Table 8. Inspection Parameters
Parameter Value Description
thresholdError 0.95 Threshold for the ERROR severity. If some of the correlation values are higher than thisvalue, then the issue has an ERROR severity.
thresholdWarning 0.90 Threshold for the WARNING severity. If some of the correlation values are higher than this value (but below thresholdError and there are no correlations with value greater than thresholdError), then the issue has a WARNING severity.
Table 9. Inspection Result Details
Parameter Description
total The number of match group pairs having correlation that exceeds the threshold (size of array in the results field).
results Array of JSON objects having the following three fields:
  • matchGroup1 - URI of the first match group
  • matchGroup2 - URI of the second match group
  • correlation - Value of the correlation between the two match groups (number)
Table 10. Inspection Summary
Parameter Description
Text {0} match rules are seemingly redundant with one or more other match rules.
Formatted Text 4 match rules are seemingly redundant with one or more other match rules.
Severity ERROR (if thresholdError is exceeded), WARNING (if only thresholdWarning is exceeded)
Parameters Id: 0, Type: Number, Value: 4
Table 11. Inspection Explanation
Parameter Description
Text The analysis shows that {0} match rules (rows) are producing largely the same match pairs as one or more other match rules.

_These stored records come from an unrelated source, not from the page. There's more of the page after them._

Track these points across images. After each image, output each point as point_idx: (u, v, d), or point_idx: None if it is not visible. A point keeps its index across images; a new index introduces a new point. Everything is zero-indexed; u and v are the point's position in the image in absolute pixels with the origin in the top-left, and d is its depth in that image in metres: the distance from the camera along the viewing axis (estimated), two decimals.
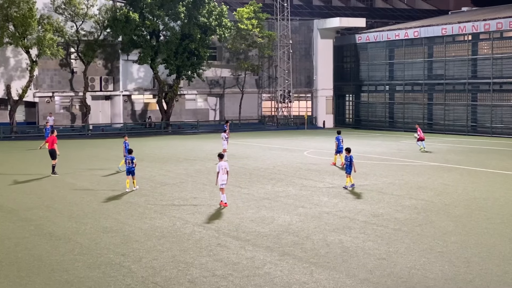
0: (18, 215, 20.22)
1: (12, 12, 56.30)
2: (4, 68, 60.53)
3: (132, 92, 67.22)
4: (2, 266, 14.20)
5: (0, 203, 22.34)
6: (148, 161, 35.31)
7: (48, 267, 14.15)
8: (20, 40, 56.81)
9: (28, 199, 23.21)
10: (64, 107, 65.56)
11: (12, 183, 27.54)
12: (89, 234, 17.38)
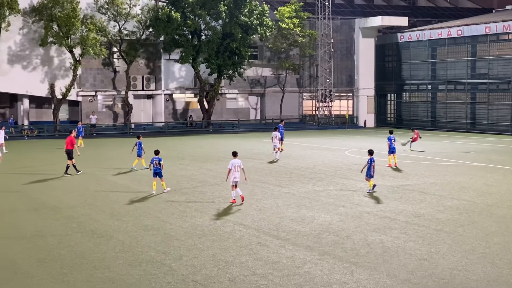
0: (61, 212, 20.51)
1: (56, 12, 57.17)
2: (48, 67, 61.47)
3: (174, 91, 67.65)
4: (46, 263, 14.42)
5: (43, 201, 22.71)
6: (189, 160, 35.51)
7: (90, 264, 14.32)
8: (63, 40, 57.66)
9: (71, 197, 23.54)
10: (107, 106, 66.30)
11: (55, 181, 27.96)
12: (131, 232, 17.54)
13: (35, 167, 32.36)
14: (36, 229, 17.93)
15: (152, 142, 48.77)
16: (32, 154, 40.24)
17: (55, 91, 60.74)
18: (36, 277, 13.37)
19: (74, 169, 29.79)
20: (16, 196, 24.00)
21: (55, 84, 61.11)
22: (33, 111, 63.33)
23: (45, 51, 60.62)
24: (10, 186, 26.60)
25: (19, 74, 60.12)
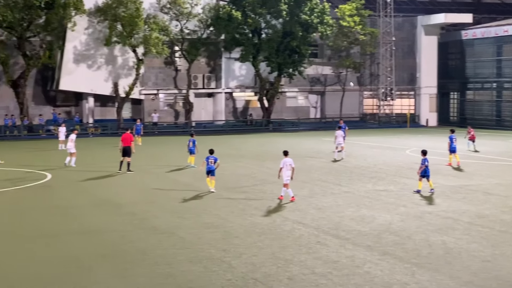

Rules felt to be redundant to one another are indicated by the dark red intersection of a row and column.
Formatted Text The analysis shows that {0} match rules (rows) are producing largely the same match pairs as one or more other match rules. Rules felt to be redundant to one another are indicated by the dark red intersection of a row and column.
Parameters
  • Id: 0, Type: number, Value: 4
  • Id: 1, Type: number, Value: 0.95
Table 12. Inspection Recommendation
Parameter Description
Text If you agree with the explanation, make modifications to broaden the range of tactics employed across the set of match rules. This usually increases the holistic effectiveness of the set.

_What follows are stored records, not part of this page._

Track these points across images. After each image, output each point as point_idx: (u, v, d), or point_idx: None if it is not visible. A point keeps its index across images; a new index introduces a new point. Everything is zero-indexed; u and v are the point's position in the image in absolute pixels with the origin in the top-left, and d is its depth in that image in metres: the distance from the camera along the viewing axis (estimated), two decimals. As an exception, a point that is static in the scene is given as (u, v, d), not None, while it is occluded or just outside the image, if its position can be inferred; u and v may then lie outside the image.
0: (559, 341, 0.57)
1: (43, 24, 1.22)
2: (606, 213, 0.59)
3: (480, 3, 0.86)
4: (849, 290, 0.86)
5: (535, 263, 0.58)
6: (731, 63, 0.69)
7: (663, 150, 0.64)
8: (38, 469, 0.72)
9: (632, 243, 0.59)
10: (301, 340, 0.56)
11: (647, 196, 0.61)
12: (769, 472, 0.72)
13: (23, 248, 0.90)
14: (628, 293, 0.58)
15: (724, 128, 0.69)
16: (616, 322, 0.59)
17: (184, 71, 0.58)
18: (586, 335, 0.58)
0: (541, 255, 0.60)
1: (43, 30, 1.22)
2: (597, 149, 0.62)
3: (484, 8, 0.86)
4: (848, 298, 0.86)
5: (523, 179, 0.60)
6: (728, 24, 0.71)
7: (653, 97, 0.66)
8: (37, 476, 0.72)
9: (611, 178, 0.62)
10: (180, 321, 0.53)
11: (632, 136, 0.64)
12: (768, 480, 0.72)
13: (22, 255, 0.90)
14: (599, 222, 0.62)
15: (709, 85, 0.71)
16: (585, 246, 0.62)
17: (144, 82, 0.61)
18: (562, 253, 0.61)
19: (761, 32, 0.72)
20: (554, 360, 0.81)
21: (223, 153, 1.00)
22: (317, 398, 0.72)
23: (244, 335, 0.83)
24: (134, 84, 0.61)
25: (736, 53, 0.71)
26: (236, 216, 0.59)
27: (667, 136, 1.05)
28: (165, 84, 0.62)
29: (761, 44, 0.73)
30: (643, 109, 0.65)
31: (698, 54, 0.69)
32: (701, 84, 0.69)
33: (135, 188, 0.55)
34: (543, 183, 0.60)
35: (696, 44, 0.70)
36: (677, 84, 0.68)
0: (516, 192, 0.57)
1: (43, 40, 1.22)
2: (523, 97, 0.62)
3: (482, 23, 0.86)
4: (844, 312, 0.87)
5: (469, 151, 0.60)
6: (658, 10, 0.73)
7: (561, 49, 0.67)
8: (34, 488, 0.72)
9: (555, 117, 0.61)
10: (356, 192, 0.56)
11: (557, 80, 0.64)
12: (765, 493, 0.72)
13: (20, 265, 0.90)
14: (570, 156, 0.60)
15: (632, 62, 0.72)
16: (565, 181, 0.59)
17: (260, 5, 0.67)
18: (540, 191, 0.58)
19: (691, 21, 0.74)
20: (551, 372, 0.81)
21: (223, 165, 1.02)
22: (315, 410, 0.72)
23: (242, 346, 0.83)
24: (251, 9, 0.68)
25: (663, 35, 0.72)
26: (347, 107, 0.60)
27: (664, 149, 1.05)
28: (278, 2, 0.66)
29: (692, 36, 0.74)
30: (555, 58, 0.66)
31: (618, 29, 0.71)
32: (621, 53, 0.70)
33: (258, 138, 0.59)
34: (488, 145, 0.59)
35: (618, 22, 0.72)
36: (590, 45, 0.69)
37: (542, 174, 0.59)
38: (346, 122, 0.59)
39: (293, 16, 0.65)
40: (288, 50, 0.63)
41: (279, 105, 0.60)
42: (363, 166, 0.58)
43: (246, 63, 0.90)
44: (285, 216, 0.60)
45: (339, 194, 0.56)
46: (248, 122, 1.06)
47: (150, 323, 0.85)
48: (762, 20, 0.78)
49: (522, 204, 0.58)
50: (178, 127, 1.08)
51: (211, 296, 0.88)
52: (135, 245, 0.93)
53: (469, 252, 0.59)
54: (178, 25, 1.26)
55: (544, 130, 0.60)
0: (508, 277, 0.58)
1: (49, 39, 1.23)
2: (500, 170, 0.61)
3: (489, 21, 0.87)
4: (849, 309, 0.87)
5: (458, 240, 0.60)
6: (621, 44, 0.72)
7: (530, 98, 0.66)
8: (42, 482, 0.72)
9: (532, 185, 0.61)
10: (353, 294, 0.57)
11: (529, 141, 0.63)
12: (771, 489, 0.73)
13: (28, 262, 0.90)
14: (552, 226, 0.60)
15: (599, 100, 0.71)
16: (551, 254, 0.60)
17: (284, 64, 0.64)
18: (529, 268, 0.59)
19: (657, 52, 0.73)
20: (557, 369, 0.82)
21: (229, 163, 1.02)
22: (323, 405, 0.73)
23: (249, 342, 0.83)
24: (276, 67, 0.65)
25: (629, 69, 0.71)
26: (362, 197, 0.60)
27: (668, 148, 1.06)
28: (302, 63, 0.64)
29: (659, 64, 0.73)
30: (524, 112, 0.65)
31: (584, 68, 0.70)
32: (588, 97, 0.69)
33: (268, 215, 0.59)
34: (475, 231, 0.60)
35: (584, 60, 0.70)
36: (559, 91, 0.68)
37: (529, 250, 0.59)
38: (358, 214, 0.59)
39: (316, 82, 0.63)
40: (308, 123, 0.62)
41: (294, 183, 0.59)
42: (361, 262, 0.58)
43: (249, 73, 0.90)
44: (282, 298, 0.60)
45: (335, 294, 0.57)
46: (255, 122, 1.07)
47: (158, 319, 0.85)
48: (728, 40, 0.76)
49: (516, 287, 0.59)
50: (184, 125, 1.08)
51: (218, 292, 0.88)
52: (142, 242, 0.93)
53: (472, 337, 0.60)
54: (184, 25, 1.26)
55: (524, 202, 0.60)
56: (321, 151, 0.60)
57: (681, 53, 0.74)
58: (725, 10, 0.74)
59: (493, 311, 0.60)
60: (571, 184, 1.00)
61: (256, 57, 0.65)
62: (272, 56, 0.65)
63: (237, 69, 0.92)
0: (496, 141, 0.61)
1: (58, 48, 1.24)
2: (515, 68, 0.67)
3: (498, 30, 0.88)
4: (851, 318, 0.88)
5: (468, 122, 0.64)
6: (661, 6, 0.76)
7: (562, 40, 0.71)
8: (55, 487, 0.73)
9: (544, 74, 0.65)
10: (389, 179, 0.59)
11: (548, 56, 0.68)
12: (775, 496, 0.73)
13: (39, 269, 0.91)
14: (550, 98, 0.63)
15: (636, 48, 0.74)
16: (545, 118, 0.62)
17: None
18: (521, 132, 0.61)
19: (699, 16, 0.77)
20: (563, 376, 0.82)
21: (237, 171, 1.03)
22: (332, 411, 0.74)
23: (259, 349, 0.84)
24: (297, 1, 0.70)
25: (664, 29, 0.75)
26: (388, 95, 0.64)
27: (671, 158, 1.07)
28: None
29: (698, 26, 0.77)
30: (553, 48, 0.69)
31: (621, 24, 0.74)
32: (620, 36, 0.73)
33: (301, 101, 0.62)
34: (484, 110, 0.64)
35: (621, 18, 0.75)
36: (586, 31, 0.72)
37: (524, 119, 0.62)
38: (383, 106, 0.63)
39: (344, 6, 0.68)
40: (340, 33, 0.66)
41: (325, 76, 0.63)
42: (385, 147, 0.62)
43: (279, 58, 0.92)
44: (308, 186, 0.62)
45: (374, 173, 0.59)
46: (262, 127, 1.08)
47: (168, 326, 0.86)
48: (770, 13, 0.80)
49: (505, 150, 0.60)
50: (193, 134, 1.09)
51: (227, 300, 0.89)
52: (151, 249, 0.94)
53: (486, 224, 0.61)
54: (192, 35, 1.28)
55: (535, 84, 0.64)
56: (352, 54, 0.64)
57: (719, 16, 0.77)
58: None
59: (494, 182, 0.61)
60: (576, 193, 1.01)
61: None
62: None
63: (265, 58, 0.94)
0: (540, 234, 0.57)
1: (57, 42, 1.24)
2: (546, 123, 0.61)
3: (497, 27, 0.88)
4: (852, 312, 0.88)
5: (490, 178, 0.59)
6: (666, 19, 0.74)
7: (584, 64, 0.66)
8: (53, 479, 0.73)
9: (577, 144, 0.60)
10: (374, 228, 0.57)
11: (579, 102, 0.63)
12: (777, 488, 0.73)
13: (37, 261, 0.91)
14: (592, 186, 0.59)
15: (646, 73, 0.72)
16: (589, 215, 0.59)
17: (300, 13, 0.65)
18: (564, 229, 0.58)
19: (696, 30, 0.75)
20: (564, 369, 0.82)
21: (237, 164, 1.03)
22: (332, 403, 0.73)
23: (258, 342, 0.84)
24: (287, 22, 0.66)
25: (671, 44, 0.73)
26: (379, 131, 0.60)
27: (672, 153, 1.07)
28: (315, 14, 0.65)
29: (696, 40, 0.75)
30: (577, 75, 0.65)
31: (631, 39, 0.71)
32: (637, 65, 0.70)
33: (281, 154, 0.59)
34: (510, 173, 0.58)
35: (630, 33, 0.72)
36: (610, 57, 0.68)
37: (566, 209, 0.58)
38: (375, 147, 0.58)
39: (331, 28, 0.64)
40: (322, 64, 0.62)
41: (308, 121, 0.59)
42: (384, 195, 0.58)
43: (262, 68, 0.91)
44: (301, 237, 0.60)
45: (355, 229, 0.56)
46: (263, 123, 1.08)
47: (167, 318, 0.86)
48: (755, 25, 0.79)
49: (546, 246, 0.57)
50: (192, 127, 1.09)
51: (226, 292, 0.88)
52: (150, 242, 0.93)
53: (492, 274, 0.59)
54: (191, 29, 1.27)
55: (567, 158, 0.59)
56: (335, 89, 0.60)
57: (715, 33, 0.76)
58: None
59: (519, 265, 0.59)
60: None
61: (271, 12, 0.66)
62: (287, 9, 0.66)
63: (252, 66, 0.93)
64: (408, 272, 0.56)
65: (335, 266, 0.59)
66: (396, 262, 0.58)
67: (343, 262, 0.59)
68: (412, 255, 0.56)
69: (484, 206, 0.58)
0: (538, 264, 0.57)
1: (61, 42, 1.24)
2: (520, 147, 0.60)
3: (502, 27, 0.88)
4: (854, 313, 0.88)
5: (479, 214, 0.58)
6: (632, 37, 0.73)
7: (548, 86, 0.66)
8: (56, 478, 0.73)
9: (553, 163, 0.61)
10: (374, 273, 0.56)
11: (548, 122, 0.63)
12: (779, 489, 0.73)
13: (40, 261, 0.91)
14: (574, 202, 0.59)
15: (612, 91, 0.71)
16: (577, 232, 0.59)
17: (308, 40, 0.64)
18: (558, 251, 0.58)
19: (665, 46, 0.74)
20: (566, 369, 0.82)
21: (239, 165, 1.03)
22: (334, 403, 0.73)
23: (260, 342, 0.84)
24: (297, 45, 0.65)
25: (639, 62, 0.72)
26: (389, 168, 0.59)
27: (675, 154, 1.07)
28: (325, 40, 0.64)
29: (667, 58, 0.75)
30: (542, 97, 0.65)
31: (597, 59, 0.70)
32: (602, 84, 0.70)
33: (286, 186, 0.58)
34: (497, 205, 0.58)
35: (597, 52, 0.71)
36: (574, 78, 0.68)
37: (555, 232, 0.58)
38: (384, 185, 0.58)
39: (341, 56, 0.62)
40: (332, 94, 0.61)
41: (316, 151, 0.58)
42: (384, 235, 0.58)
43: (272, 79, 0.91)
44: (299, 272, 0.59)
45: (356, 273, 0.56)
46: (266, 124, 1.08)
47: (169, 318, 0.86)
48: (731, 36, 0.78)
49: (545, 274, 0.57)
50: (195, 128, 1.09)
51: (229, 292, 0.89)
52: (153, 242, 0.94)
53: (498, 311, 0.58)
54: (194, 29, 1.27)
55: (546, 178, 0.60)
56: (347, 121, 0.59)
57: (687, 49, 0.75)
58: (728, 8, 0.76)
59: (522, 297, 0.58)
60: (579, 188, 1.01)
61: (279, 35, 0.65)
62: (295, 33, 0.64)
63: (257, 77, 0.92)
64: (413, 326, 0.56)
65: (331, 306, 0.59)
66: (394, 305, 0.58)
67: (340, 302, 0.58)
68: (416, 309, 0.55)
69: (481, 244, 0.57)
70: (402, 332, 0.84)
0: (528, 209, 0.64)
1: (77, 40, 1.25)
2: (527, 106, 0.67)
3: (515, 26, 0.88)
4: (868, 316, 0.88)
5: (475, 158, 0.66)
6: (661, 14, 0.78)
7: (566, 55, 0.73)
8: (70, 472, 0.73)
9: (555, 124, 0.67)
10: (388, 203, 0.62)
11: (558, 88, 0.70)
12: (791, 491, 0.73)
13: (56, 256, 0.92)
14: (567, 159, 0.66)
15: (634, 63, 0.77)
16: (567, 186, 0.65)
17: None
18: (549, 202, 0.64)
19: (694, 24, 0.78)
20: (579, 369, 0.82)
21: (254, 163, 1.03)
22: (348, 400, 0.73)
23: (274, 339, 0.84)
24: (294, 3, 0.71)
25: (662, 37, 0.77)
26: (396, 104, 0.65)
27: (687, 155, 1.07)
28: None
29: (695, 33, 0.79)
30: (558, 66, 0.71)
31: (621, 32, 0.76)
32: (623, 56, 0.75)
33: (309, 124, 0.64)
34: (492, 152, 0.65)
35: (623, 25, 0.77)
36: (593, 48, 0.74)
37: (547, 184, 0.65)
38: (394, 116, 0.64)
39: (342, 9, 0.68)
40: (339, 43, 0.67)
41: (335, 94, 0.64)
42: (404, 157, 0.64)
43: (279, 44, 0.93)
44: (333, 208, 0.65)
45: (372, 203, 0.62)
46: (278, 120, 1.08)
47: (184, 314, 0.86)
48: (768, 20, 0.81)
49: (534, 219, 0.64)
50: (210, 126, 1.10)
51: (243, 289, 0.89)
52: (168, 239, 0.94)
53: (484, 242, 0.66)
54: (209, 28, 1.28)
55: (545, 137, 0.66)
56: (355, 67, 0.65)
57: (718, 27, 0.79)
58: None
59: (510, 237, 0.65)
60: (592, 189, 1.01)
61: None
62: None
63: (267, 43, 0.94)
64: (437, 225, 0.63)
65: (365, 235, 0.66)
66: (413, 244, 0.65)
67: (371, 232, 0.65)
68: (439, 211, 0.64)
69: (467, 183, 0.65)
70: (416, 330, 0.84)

Formatted Text If you agree with the explanation, make modifications to broaden the range of tactics employed across the set of match rules. This usually increases the holistic effectiveness of the set.

Information Output

If no errors or warnings are reported, then the inspection results in an information output.

Table 13. Summary Field
Parameter Description
Text Match group tactics are evenly distributed.
Severity INFO
Table 14. Explanation Field
Parameter Description
Text The analysis shows that your match groups have a nicely distributed set of tactics, each of which is evaluating candidate pairs differently than the others.
Formatted Text The analysis shows that your match groups have a nicely distributed set of tactics, each of which is evaluating candidate pairs differently than the others.
Table 15. Recommendation Field
Parameter Description
Text Keep going! It appears thatyour match groups employ a variety of tactics and are not redundant.